Text shown:

......

# 2 Jobs in Canada + trading question



## cbtshare (Nov 12, 2016)

Hello all,

If I have 2 jobs in Canada(full time) and received 2 t4 slips , do I have to input both of them since the company already paid taxes on my salary? 

Also 

If I am not a citizen or PR just a worker, moved money I worked outside of Canada into a trading account and made gains, do I have to declare it?(how will they know, I dont plan to bring the money back into Canada)


----------



## Joe Black (Aug 3, 2015)

cbtshare said:


> Hello all,
> 
> If I have 2 jobs in Canada(full time) and received 2 t4 slips , do I have to input both of them since the company already paid taxes on my salary?
> 
> ...


Regarding T4's, yes you have to combine them all. There's a good chance it will be in your favour anyways, as you may get a bigger return.


----------



## Spudd (Oct 11, 2011)

I am guessing you're a resident in Canada even though you're not a permanent resident (i.e. you live here)? If so, you pay tax on your worldwide income, but your taxes will be reduced by any tax you paid in your home country.


----------



## Eclectic12 (Oct 20, 2010)

cbtshare said:


> ... If I have 2 jobs in Canada(full time) and received 2 t4 slips , do I have to input both of them since the company already paid taxes on my salary?


Yes.

You most likely *really* want to anyway. Both companies have likely been charging CPP & EI so by filing both T4's, the over payment will be reconciled so that either taxes owing will be reduced or more likely, there will be a refund. 

Then too, both companies are telling CRA about the T4's so if you skip one, expect penalties and interest to be charged when CRA flags it.

......

Problem 1: List the usernames of everyone who posts in the thread on two jobs in Canada.
Problem 2: In the thread on two jobs in Canada, what does Spudd say a resident of Canada pays tax on?
Problem 3: In the thread on two jobs in Canada, retype the stretch from "## Eclectic12 (Oct" through "be a refund.".

(Page-level text extractions)

......

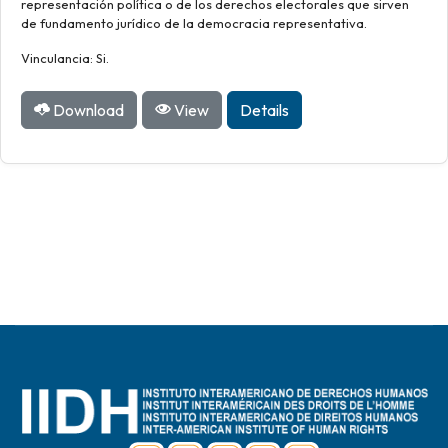
representación política o de los derechos electorales que sirven
de fundamento jurídico de la democracia representativa.
Vinculancia: Si.
Download
View
Details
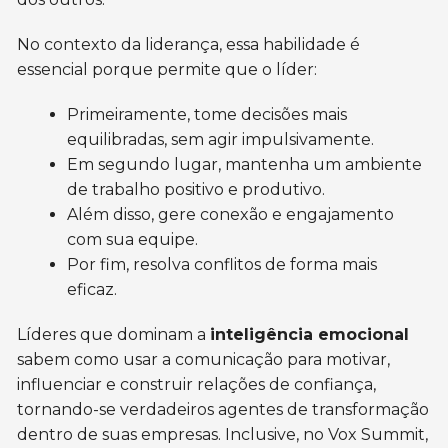
No contexto da liderança, essa habilidade é
essencial porque permite que o líder:
Primeiramente, tome decisões mais
equilibradas, sem agir impulsivamente.
Em segundo lugar, mantenha um ambiente
de trabalho positivo e produtivo.
Além disso, gere conexão e engajamento
com sua equipe.
Por fim, resolva conflitos de forma mais
eficaz.
Líderes que dominam a
inteligência emocional
sabem como usar a comunicação para motivar,
influenciar e construir relações de confiança,
tornando-se verdadeiros agentes de transformação
dentro de suas empresas. Inclusive, no Vox Summit,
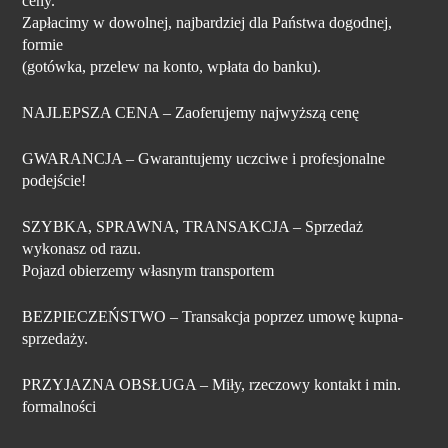
ceny.
Zapłacimy w dowolnej, najbardziej dla Państwa dogodnej,
formie
(gotówka, przelew na konto, wpłata do banku).
NAJLEPSZA CENA
– Zaoferujemy najwyższą cenę
GWARANCJA
– Gwarantujemy uczciwe i profesjonalne
podejście!
SZYBKA, SPRAWNA, TRANSAKCJA
– Sprzedaż
wykonasz od razu.
Pojazd obierzemy własnym transportem
BEZPIECZEŃSTWO
– Transakcja poprzez umowę kupna-
sprzedaży.
PRZYJAZNA OBSŁUGA
– Miły, rzeczowy kontakt i min.
formalności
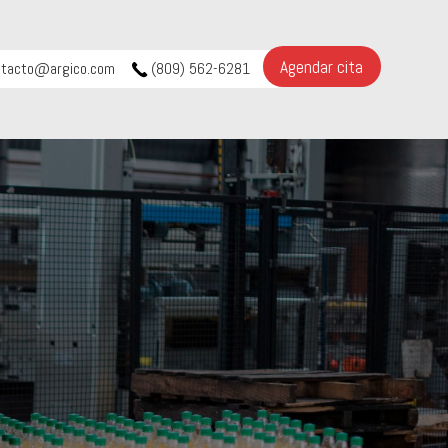
Agendar cita
ntacto@argico.com
(809) 562-6281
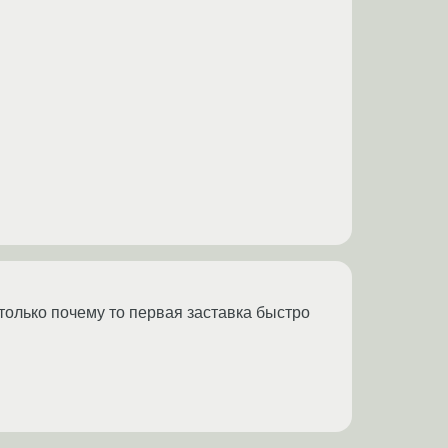
. только почему то первая заставка быстро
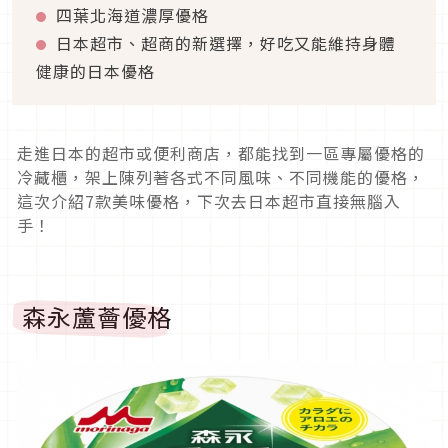
四葉北海道濃厚優格
日本超市、超商的新選擇，好吃又能維持身體
健康的日本優格
走進日本的超市或便利商店，都能找到一區專屬優格的
冷藏櫃，架上陳列著各式不同風味、不同機能的優格，
這次介紹7款美味優格，下次去日本超市直接無腦入
手！
森永蘆薈優格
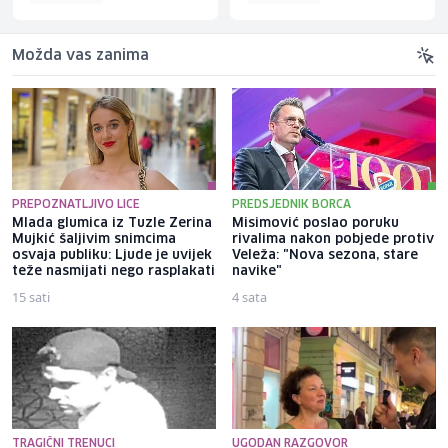
Možda vas zanima
PREPOZNATLJIVO LICE
PREDSJEDNIK BORCA
Mlada glumica iz Tuzle Zerina
Misimović poslao poruku
Mujkić šaljivim snimcima
rivalima nakon pobjede protiv
osvaja publiku: Ljude je uvijek
Veleža: "Nova sezona, stare
teže nasmijati nego rasplakati
navike"
15 sati
4 sata
TRAGIČNI TRENUCI
UGODAN RAZGOVOR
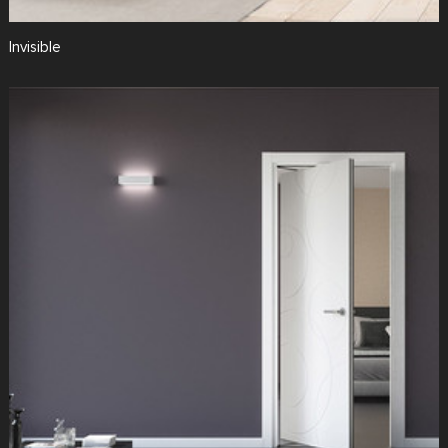
Invisible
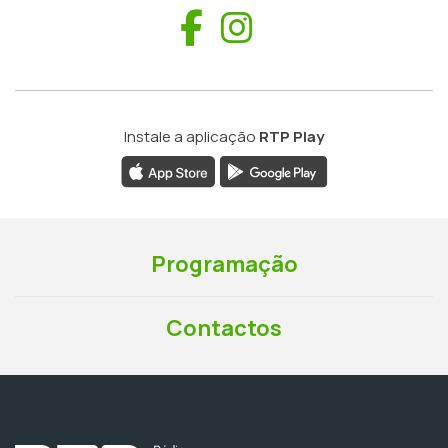
Facebook
Instagram
Instale a aplicação
RTP Play
Programação
Contactos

......

Answer box 1: cbtshare, Joe Black, Spudd, Eclectic12

Answer box 2: A resident of Canada pays tax on their worldwide income.

Answer box 3:
## Eclectic12 (Oct 20, 2010)

cbtshare said:


> ... If I have 2 jobs in Canada(full time) and received 2 t4 slips , do I have to input both of them since the company already paid taxes on my salary?


Yes.

You most likely *really* want to anyway. Both companies have likely been charging CPP & EI so by filing both T4's, the over payment will be reconciled so that either taxes owing will be reduced or more likely, there will be a refund.